▶ Exercise text:
^^^^^^^^^^^^^^^^

The original validation of the VDI was published in 1997 based on data from patients with various forms of vasculitis. Item definition and selection was by consensus of international expert opinion (face validity). VDI correlated with the Systemic Necrotizing Vasculitis (SNV) Damage Index (r = 0.67, p < 0.001), which is an older measure of damage for vasculitis, and the Systemic Lupus International Collaborating Clinics/American College of Rheumatology Damage Index (SDI) (r = 0.63, p < 0.001; i.e., showed convergent validity)20. If death is used as the ultimate endpoint (gold standard) of damage then the VDI has criterion validity: a score ≥ 1 on the VDI at initiation of immunosuppression predicts higher mortality (HR 6.1, 95% CI 1.7–22.1) in WG17. A score ≥ 5 at 6 months in a cohort of various vasculitides showed a much higher risk of mortality by 2 years (HR 12.3, 95% CI 4.2–36.9)20.

Studies have shown only a weak correlation between VDI and disease activity. This is appropriate since damage has a different construct. The VDI score has been demonstrated to correlate with disease activity (measured by the BVAS/WG) that occurred during the previous year (r = 0.20, p = 0.02) and VDI scores correlated inversely with the physical component score of the SF-36 (r = −0.31, p < 0.0001)18. However, the VDI did not correlate with concurrent measures of disease activity such as the BVAS and the CRP21.

As noted above, there are issues with content validity in the VDI as it may not detect all forms of damage incurred in AAV. This provides impetus to further improve the measurement of damage.

Discrimination

Reliability when assessed during the original validation between 1 expert and 1 novice assessor had complete interobserver agreement in 64% and within 1 point in 78%20. Recent studies have shown excellent reliability, with intraclass correlation coefficients for inter- and intraobserver reliability of 0.94 (95% CI 0.89–0.98) and 0.92 (95% CI 0.83–1.00), respectively21.

^^^^^^^^^^^^^^^^

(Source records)
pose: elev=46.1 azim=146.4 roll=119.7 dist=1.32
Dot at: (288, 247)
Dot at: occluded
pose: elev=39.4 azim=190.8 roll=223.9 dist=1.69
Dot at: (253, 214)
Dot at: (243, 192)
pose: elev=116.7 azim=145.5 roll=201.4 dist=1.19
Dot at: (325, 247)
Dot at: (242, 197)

^^^^^^^^^^^^^^^^

▶ Your goal:
Rewrite the VDI passage from "Studies have shown only" up to and including "and the CRP21.", renaming "disease activity" to "disease severity" throughout. These rows have nothing to do with the passage on the VDI.

▶ Solution to this problem:
Studies have shown only a weak correlation between VDI and disease severity. This is appropriate since damage has a different construct. The VDI score has been demonstrated to correlate with disease severity (measured by the BVAS/WG) that occurred during the previous year (r = 0.20, p = 0.02) and VDI scores correlated inversely with the physical component score of the SF-36 (r = −0.31, p < 0.0001)18. However, the VDI did not correlate with concurrent measures of disease severity such as the BVAS and the CRP21.